THE PROBLEM → Reproduce word for word the section of the structured logging article that begins with the words containing "This traditional method" and ends with "enter Structured Logging.".

═════ PROVIDED PASSAGE

Embrace the Power of Structured Logging
Introduction to Structured Logging from a Developer Standpoint
Heredia, Costa Rica, 2022-12-03
Series: Everything About Logging, Article 1
In this article, we'll cover the concept of Structured Logging, how it differs from regular or "traditional" logging and what are the benefits of upgrading.
Structured Logging
The term logging refers to the action of recording activity. In the context of applications, this means recording the activity of the application. We usually want to know which areas of the application are used, sometimes even by whom, and if they are working as expected.
Traditionally (meaning over a decade ago), developers would create a server-sided folder (and then text files) or a database table to store said activity records to either fulfill audit requirements or to fulfill other requirements, like bug or error troubleshooting.
This traditional method had many pitfalls because, while the sought data was there, it was difficult to analyze or find it. For servers that have a lot of traffic, log entries would be in the millions of entries per day. Without a proper system to categorize or filter among those millions of entries, developers realized this was far from an ideal solution, so enter Structured Logging.

══════════
═════ MATERIAL PROVIDED

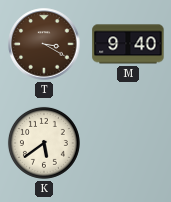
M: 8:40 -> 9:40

══════════

PROBLEM SOLUTION →
This traditional method had many pitfalls because, while the sought data was there, it was difficult to analyze or find it. For servers that have a lot of traffic, log entries would be in the millions of entries per day. Without a proper system to categorize or filter among those millions of entries, developers realized this was far from an ideal solution, so enter Structured Logging.